Chapman's Dugout
In the early 1860s Stephen B. Chapman and his family lived on a farm near the town of Black Jack, south of Lawrence, Kansas. In summer 1863 Bushwhackers began traveling through the area, terrorizing the citizens. After William C. Quantrill's Lawrence Massacre on August 21, 1863, the family in September moved west, since the guerrillas passed within sight of their farm.
They arrived in Ottawa County, Kansas, in October, settling on the Solomon River. They and some of their new neighbors built them a dugout, a single room measuring fourteen by sixteen feet. The dugout had a fireplace and probably logs and/or sod were used for the roof and some of the walls.
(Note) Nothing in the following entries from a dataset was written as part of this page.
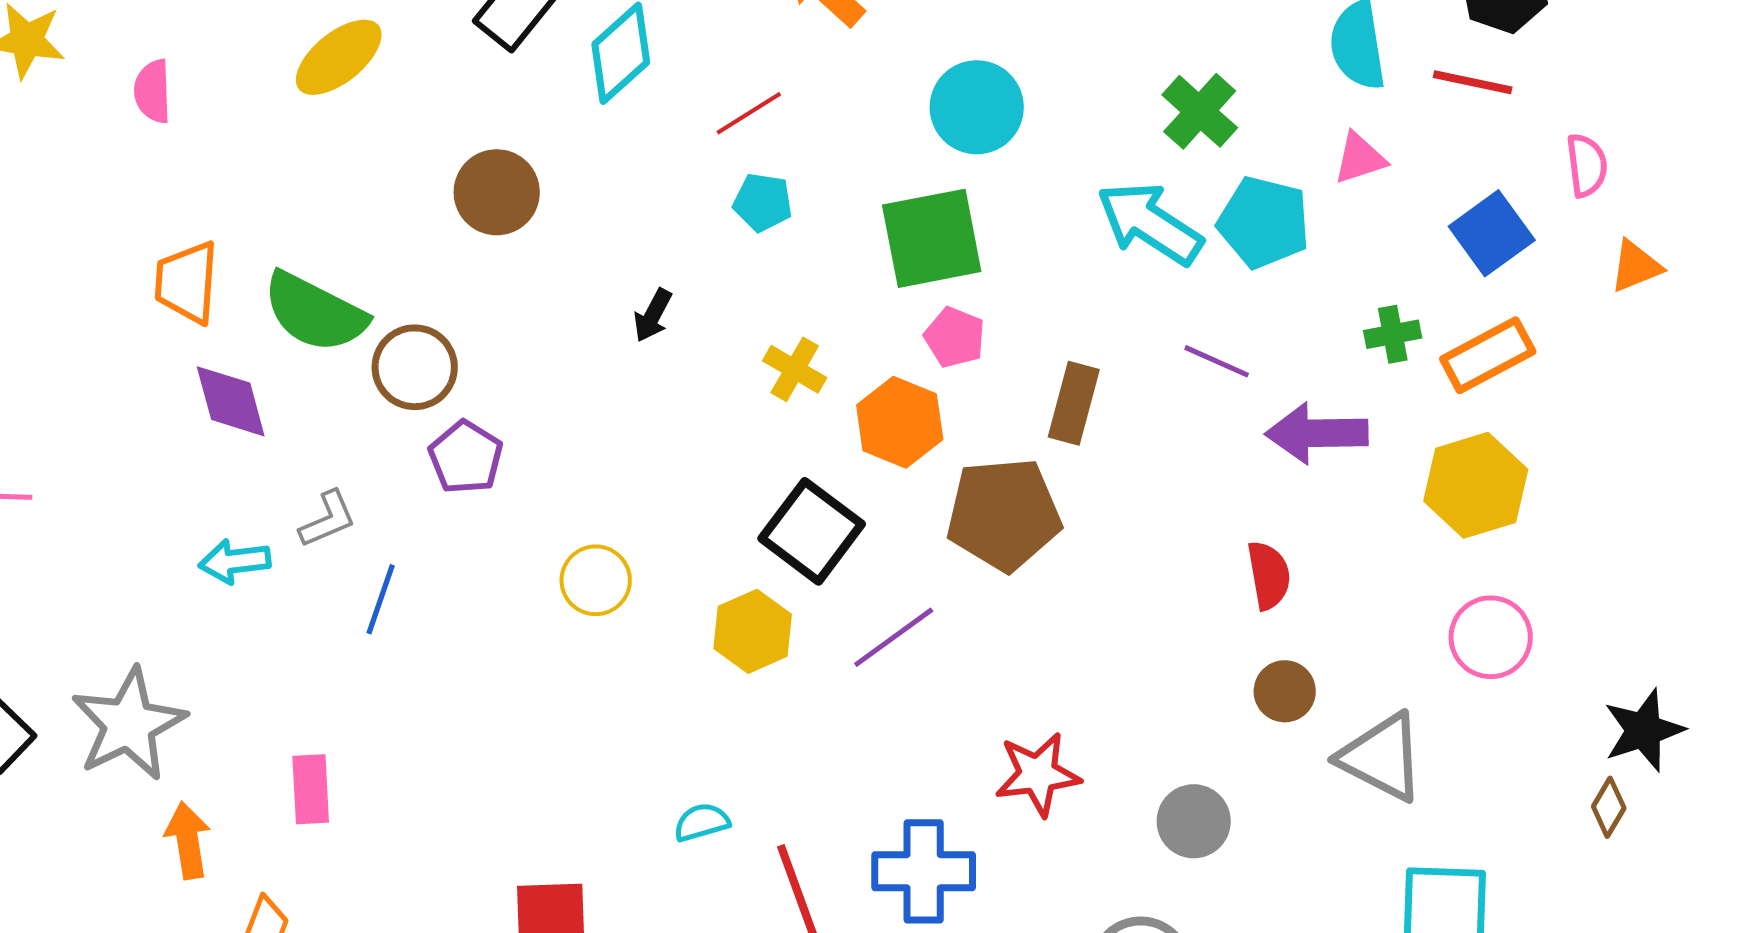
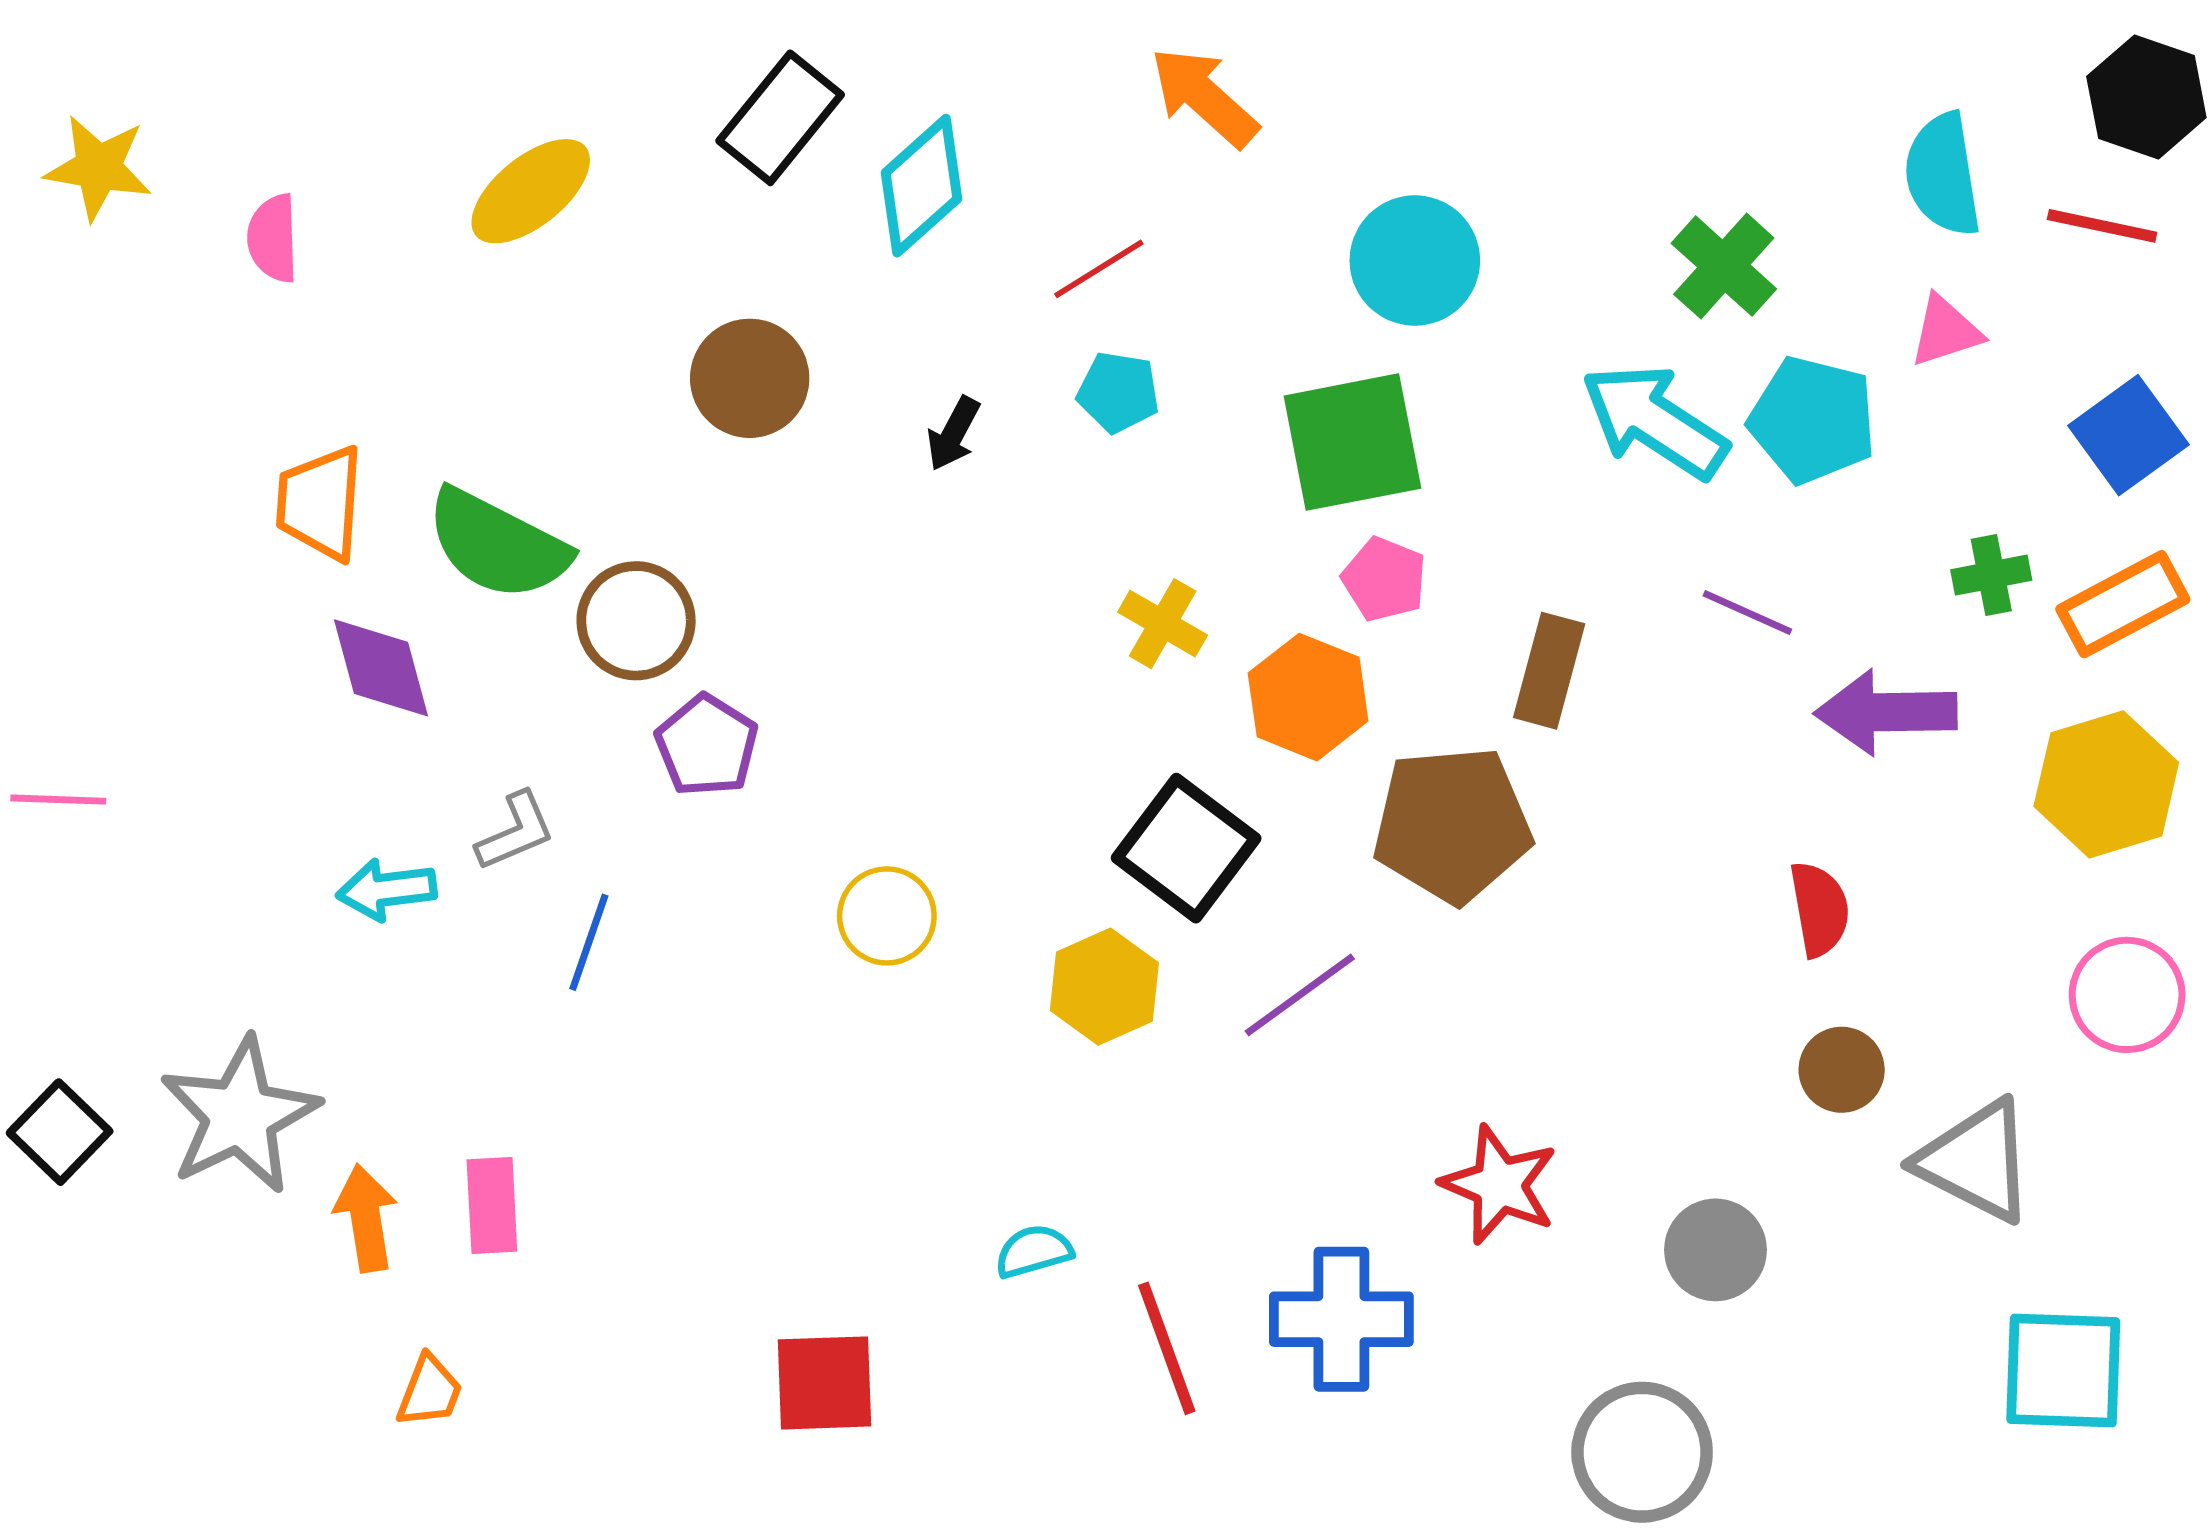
black arrow: (653, 315) -> (953, 434), moved
red star: (1038, 774) -> (1499, 1185), turned 30
orange arrow: (188, 840) -> (366, 1218), moved

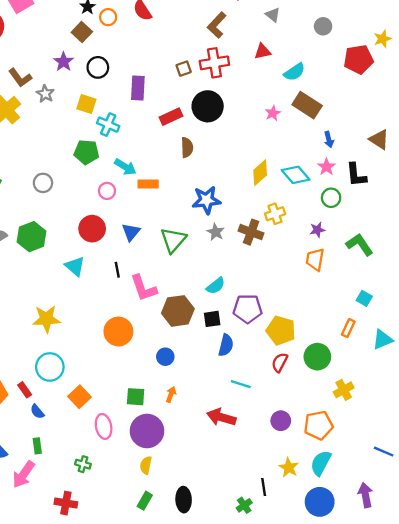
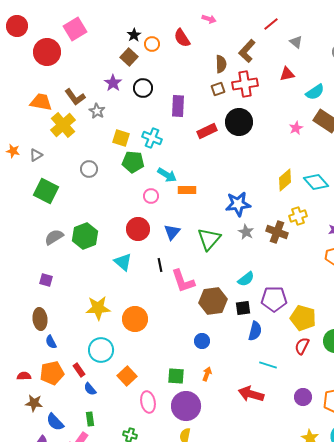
yellow square: (86, 104) -> (121, 138), moved
brown semicircle: (187, 147) -> (221, 64), moved
gray circle: (43, 183) -> (89, 169), moved
orange circle: (118, 332) -> (135, 319), moved

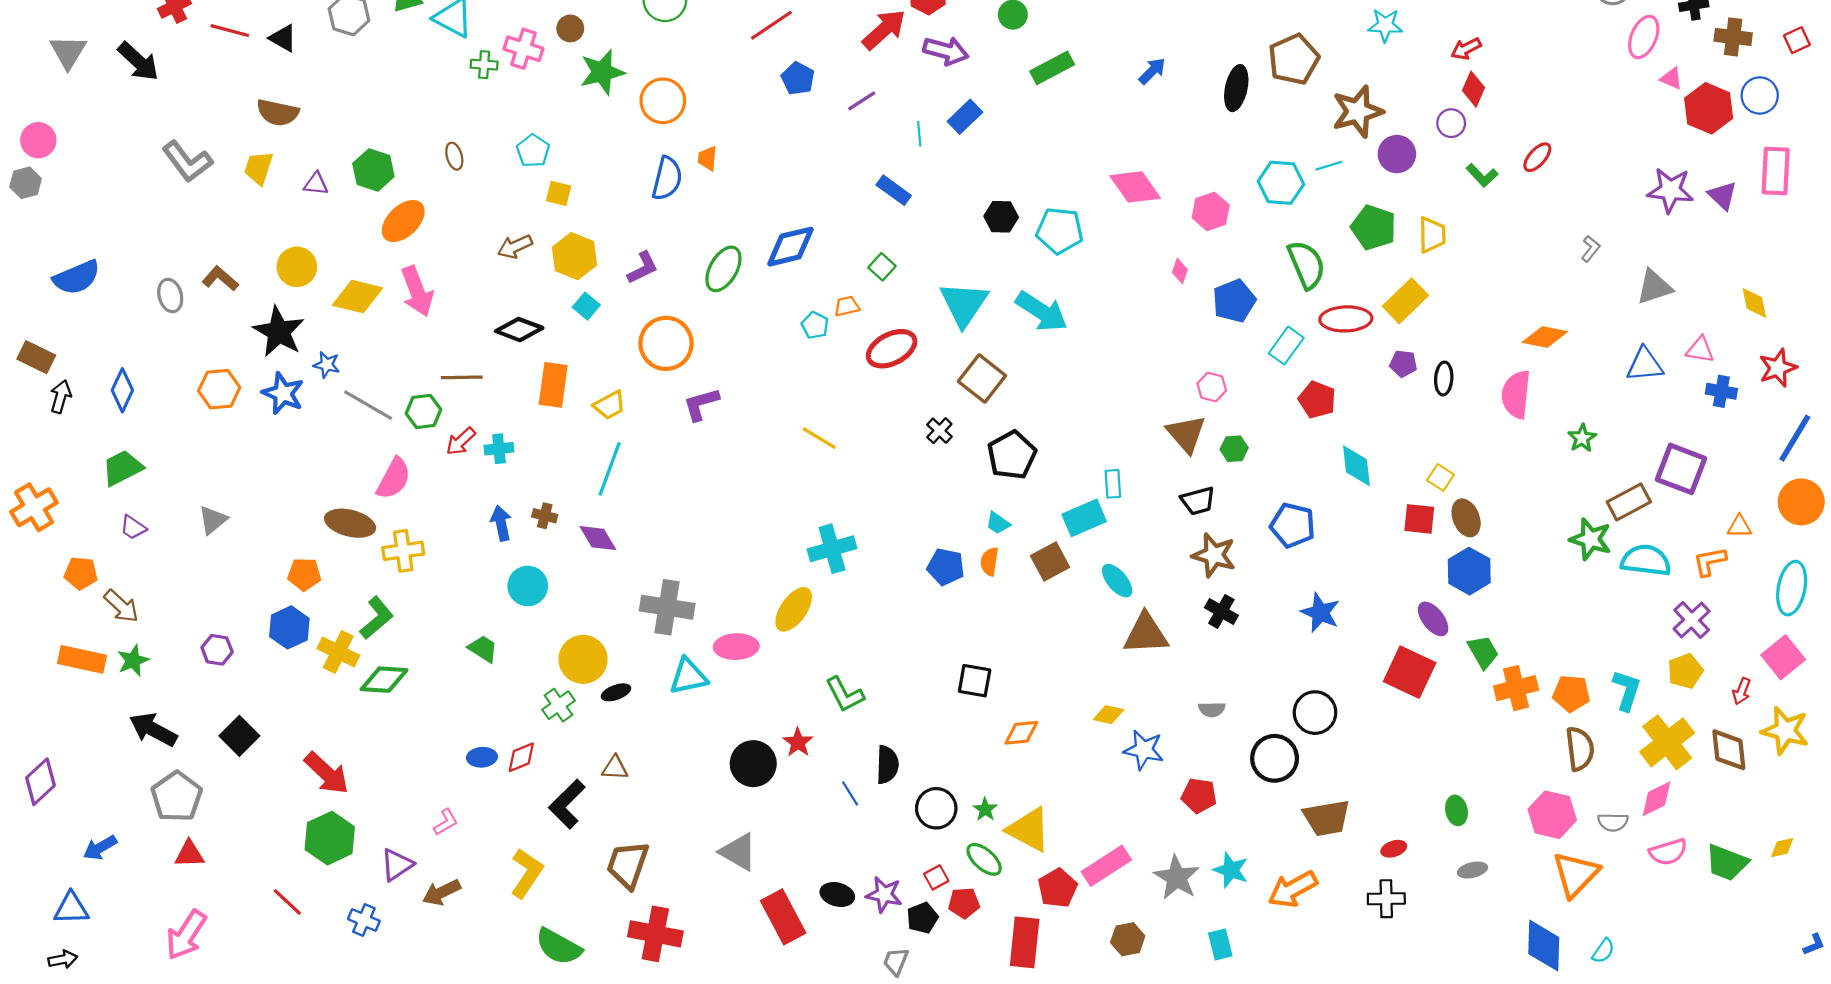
After the structure was completed, the family moved into it and Mr. Chapman built a rough wood floor for it.[1]
Very quickly the Chapman home started to serve the growing numbers of settlers as a fort during Indian disturbances. During this time relations between the settlers and the Indians were hostile and many Indian raids transpired. Sometimes large numbers of settlers took refuge in the Chapman dugout. The largest number was fifty-two men, women and children. In the nights of refuge, the men would keep watch for Indians and the women and children would sleep on quilts on the floor.[2]
One time the Indians set a grass fire in an apparent attempt to burn out the white settlers. The native prairie grass was six feet high and burned well in the wind that accompanied the fire. The result was many buffalo died in the fire.[3]
When the Chapman dugout was used as the area fortress, it served as the community Sunday school. About ten persons met there every Sunday.
The dugout's use as a refuge pretty much ended by summer 1864. At that time Fort Solomon was built about a mile to the north. The town of Lindsey developed around Fort Solomon. The majority of the county's population lived in log cabins inside Fort Solomon from summer 1864 to spring 1865.[4]
Even the Chapmans had a cabin inside the fort, but apparently they never took refuge in it. They preferred to remain in their dugout. Capt. Elisha Hammer took a troop detachment from Salina to visit Ottawa County and begged the Chapmans to leave their dugout. They still stayed, enduring near starvation.
Eventually the raids ceased. In 1868 or 1869 the Chapmans completed a brick house and left their dugout, which fell into disrepair.[5]
References
[edit]- ^ Lavina G. Chapman, Short Stories of Pioneer Days (N.p.: Centennial Committee, n.d.), pp. 2, 6-7; William C. Pollard, Jr., "Forts and Military Posts in Kansas: 1854-1865" (Ph.D. dissertation, Faith Baptist College and Seminary, 1997), pp. 26-7.
- ^ Chapman, pp. 8-9; Plat Book of Ottawa County, Kansas (Minneapolis, Minn.: Northwest Publishing Co., 1902), p. 20.
- ^ Chapman, pp. 14, 29.
- ^ Chapman, p. 8; Ottawa County History: 1864-1984 (N.p.: Centennial Committee, n.d.), p. 12; History of the State of Kansas (Chicago: A. T. Andreas, 1883), p. 1425; Marvin H. Garfield, "The Military Post as a Factor in the Frontier Defense of Kansas, 1865-1869," Kansas Historical Quarterly, Vol. 1, No. 1 (November 1931), pp. 59-60.
- ^ Chapman, pp. 11-2, 15-6, 18; I. L. Stull, reminiscence, p. 1 (from the Ottawa County Historical Museum, Minneapolis, Kans.).